* [TASK]
Please reproduce the text of each item below word for word, line by line, and leave the pictures out of your answer.

* [TASK DATA]

============================================================

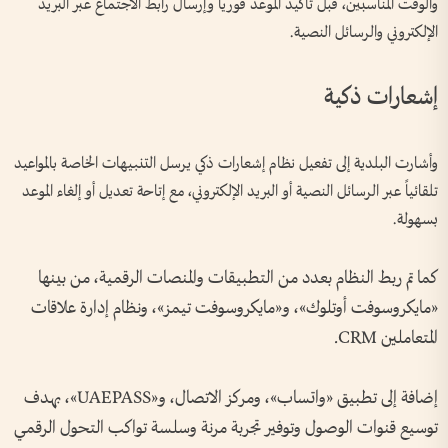
والوقت المناسبين، قبل تأكيد الموعد فورياً وإرسال رابط الاجتماع عبر البريد
الإلكتروني والرسائل النصية.
إشعارات ذكية
وأشارت البلدية إلى تفعيل نظام إشعارات ذكي يرسل التنبيهات الخاصة بالمواعيد
تلقائياً عبر الرسائل النصية أو البريد الإلكتروني، مع إتاحة تعديل أو إلغاء الموعد
بسهولة.
كما تم ربط النظام بعدد من التطبيقات والمنصات الرقمية، من بينها
«مايكروسوفت أوتلوك»، و«مايكروسوفت تيمز»، ونظام إدارة علاقات
المتعاملين CRM.
إضافة إلى تطبيق «واتساب»، ومركز الاتصال، و«UAEPASS»، بهدف
توسيع قنوات الوصول وتوفير تجربة مرنة وسلسة تواكب التحول الرقمي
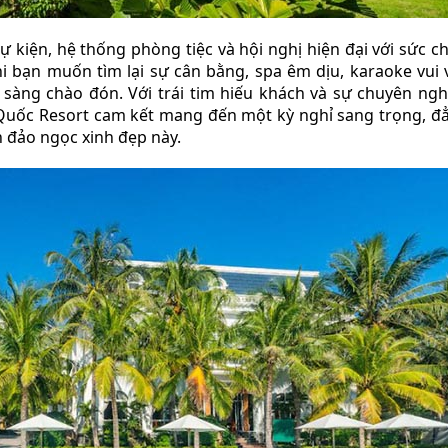
kiện, hệ thống phòng tiệc và hội nghị hiện đại với sức ch
 bạn muốn tìm lại sự cân bằng, spa êm dịu, karaoke vui v
 sàng chào đón. Với trái tim hiếu khách và sự chuyên ngh
 Quốc Resort cam kết mang đến một kỳ nghỉ sang trọng, đ
 đảo ngọc xinh đẹp này.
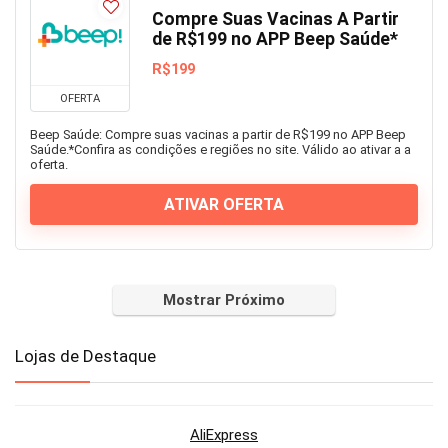
Compre Suas Vacinas A Partir
de R$199 no APP Beep Saúde*
R$199
OFERTA
Beep Saúde: Compre suas vacinas a partir de R$199 no APP Beep
Saúde.*Confira as condições e regiões no site. Válido ao ativar a a
oferta.
ATIVAR OFERTA
Mostrar Próximo
Lojas de Destaque
AliExpress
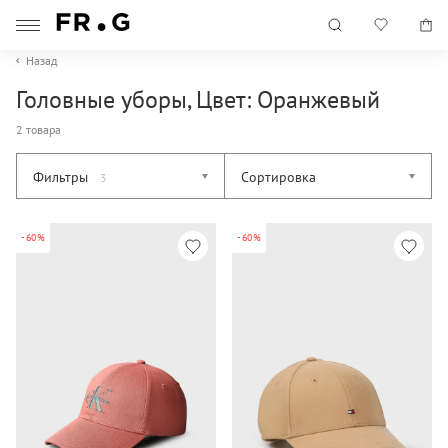
Назад
Головные уборы, Цвет: Оранжевый
2 товара
Фильтры
Сортировка
3
-60%
-60%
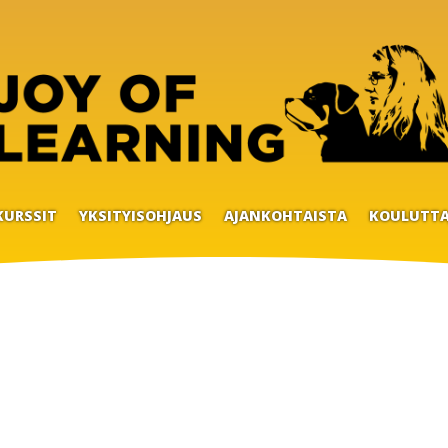
KURSSIT
YKSITYISOHJAUS
AJANKOHTAISTA
KOULUTTA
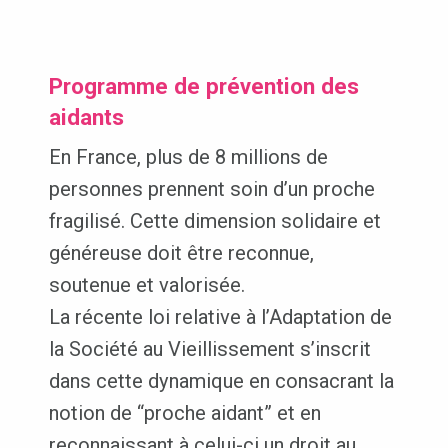
Programme de prévention des
aidants
En France, plus de 8 millions de
personnes prennent soin d’un proche
fragilisé. Cette dimension solidaire et
généreuse doit être reconnue,
soutenue et valorisée.
La récente loi relative à l’Adaptation de
la Société au Vieillissement s’inscrit
dans cette dynamique en consacrant la
notion de “proche aidant” et en
reconnaissant à celui-ci un droit au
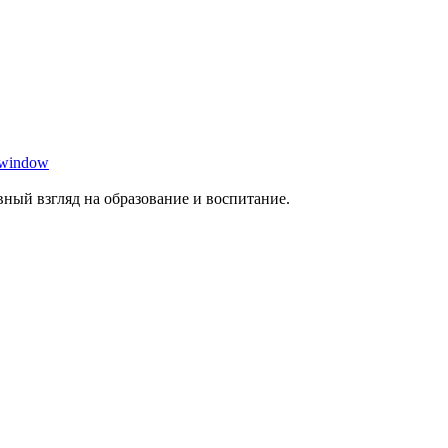
 window
ный взгляд на образование и воспитание.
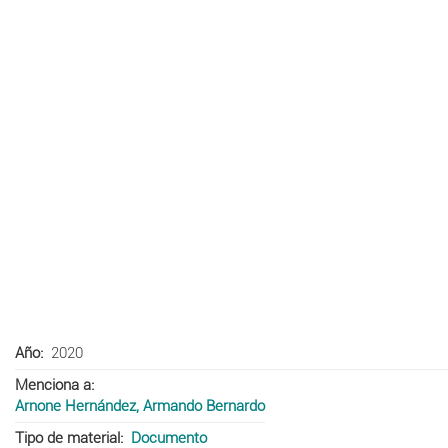
Año
2020
Menciona a
Arnone Hernández, Armando Bernardo
Tipo de material
Documento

============================================================

* [OUTPUT BELOW]
والوقت المناسبين، قبل تأكيد الموعد فورياً وإرسال رابط الاجتماع عبر البريد
الإلكتروني والرسائل النصية.
إشعارات ذكية
وأشارت البلدية إلى تفعيل نظام إشعارات ذكي يرسل التنبيهات الخاصة بالمواعيد
تلقائياً عبر الرسائل النصية أو البريد الإلكتروني، مع إتاحة تعديل أو إلغاء الموعد
بسهولة.
كما تم ربط النظام بعدد من التطبيقات والمنصات الرقمية، من بينها
«مايكروسوفت أوتلوك»، و«مايكروسوفت تيمز»، ونظام إدارة علاقات
المتعاملين CRM.
إضافة إلى تطبيق «واتساب»، ومركز الاتصال، و«UAEPASS»، بهدف
توسيع قنوات الوصول وتوفير تجربة مرنة وسلسة تواكب التحول الرقمي
kiện, hệ thống phòng tiệc và hội nghị hiện đại với sức ch
 bạn muốn tìm lại sự cân bằng, spa êm dịu, karaoke vui v
 sàng chào đón. Với trái tim hiếu khách và sự chuyên ngh
 Quốc Resort cam kết mang đến một kỳ nghỉ sang trọng, đ
 đảo ngọc xinh đẹp này.
Compre Suas Vacinas A Partir
de R$199 no APP Beep Saúde*
R$199
OFERTA
Beep Saúde: Compre suas vacinas a partir de R$199 no APP Beep
Saúde.*Confira as condições e regiões no site. Válido ao ativar a a
oferta.
ATIVAR OFERTA
Mostrar Próximo
Lojas de Destaque
AliExpress
Назад
Головные уборы, Цвет: Оранжевый
2 товара
Фильтры
Сортировка
3
-60%
-60%
KURSSIT
YKSITYISOHJAUS
AJANKOHTAISTA
KOULUTTA
Programme de prévention des
aidants
En France, plus de 8 millions de
personnes prennent soin d’un proche
fragilisé. Cette dimension solidaire et
généreuse doit être reconnue,
soutenue et valorisée.
La récente loi relative à l’Adaptation de
la Société au Vieillissement s’inscrit
dans cette dynamique en consacrant la
notion de “proche aidant” et en
reconnaissant à celui-ci un droit au
 window
ный взгляд на образование и воспитание.
Año
2020
Menciona a
Arnone Hernández, Armando Bernardo
Tipo de material
Documento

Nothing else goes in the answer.